Per finire questa prima riflessione sui risultati del semestre non si può non rilevare la totale mancanza di proposte alternative alla previdenza complementare da parte dei suoi oppositori politico-sindacali nell’arco del semestre. Nel novembre dello scorso anno sul questo sito è stato pubblicato un appello di Pizzuti, Rinaldini ed altri per dare la possibilità ai lavoratori di devolvere il Tfr oltre che ai Fondi pensione anche all’aumento dei contributi pensionistici pubblici. Antonio Lettieri ha indicato nello stesso periodo su questo sito alcune possibilità alternative di impiego del Tfr ( vedi Il rischio di mandare a Fondo la pensione). Nessuna forza politica e sindacale contraria alla previdenza complementare ha indicato alcunché nel semestre. Nessuno ha ripreso queste proposte e le ha fatte proprie offrendo così una concreta alternativa ai lavoratori a fronte della futura diminuzione della copertura pensionistica pubblica.

 

L’unica iniziativa è stata quella di Rifondazione comunista che ha presentato una proposta di legge per far diventare il Fondo residuale dell’Inps previsto dalla Maroni per i lavoratori senza Fondo negoziale, un Fondo a cui possono aderire tutti i lavoratori dipendenti.
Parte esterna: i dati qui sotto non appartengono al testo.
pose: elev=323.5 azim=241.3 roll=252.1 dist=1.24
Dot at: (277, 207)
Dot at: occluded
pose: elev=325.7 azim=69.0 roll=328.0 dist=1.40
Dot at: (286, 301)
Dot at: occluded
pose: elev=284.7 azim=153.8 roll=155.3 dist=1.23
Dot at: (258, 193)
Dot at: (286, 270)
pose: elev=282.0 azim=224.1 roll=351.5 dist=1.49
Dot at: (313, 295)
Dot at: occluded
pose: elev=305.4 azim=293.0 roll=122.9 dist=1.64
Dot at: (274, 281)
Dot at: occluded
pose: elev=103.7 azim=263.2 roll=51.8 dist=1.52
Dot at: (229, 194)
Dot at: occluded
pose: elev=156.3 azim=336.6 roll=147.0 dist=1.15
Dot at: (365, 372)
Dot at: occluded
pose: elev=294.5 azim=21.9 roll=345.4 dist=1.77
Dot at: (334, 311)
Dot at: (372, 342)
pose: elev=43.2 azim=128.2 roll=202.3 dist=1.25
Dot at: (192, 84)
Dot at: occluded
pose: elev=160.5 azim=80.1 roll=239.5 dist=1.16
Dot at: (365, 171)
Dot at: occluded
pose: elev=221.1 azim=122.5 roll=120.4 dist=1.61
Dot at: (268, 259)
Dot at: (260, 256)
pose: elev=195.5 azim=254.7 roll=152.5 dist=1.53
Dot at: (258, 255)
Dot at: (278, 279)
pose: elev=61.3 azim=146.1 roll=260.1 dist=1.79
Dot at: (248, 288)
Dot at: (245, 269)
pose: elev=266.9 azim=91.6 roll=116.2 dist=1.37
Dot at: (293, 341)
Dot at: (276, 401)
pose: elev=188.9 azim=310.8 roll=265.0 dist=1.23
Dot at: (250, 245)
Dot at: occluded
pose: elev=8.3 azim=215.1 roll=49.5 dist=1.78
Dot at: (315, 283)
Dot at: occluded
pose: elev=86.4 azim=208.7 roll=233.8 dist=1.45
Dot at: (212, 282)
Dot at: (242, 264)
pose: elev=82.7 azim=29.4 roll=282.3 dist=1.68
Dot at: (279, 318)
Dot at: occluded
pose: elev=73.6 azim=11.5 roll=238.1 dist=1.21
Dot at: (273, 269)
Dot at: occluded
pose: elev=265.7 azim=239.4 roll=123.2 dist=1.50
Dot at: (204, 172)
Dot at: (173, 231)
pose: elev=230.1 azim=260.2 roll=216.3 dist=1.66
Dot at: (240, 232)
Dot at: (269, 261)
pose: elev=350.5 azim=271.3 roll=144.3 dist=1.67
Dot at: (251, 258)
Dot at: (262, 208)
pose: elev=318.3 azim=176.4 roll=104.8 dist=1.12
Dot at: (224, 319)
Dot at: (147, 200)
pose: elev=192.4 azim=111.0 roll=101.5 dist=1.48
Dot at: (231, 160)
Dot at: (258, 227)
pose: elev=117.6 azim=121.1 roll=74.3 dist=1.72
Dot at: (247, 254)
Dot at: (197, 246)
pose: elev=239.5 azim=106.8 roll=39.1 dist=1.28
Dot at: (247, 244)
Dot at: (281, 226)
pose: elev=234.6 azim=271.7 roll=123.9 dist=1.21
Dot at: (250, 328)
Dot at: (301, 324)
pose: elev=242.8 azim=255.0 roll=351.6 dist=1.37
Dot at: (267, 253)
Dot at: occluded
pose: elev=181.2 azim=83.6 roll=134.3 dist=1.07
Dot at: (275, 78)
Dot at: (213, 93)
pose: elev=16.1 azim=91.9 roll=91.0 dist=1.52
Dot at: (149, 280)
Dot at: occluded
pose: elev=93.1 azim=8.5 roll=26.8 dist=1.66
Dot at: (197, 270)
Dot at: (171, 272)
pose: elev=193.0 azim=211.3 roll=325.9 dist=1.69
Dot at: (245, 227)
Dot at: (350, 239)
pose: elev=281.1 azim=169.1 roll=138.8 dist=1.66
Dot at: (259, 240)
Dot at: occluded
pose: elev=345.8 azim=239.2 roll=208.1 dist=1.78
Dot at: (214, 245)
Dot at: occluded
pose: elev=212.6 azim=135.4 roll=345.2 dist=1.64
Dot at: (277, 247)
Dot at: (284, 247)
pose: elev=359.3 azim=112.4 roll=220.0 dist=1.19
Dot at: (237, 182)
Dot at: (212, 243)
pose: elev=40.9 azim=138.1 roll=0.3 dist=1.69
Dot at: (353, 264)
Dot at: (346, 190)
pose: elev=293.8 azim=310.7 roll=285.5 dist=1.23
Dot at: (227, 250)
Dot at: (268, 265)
Per capirci il Fondo Inps è un Fondo di previdenza complementare come quelli negoziali, che risponde alle stesse regole dettate dalla Maroni e le cui prestazioni dipenderanno dal mercato come quelle dei Fondi negoziali. Il Fondo Inps non potrà avere costi di gestione amministrativa inferiori a quelli dei Fondi negoziali perché se l’Inps in quanto Istituto si offrirà come gestore amministrativo a basso costo dovrà farlo per tutti i Fondi esistenti ed è quanto meno opinabile che un Fondo con un C.d.A. nominato dal Ministro del Lavoro tuteli i lavoratori di più dei Fondi con C.d.A. nominati direttamente da lavoratori e imprese.

 

Sorprende che dagli oppositori all’affidamento al mercato della previdenza l’unica proposta alternativa sia questa. Ho indicato in un articolo su EL i limiti che a mio parere aveva la proposta di Pizzuti, ma offriva un’alternativa concreta. Perché nessuna forza politico-sindacale l’ha fatta propria?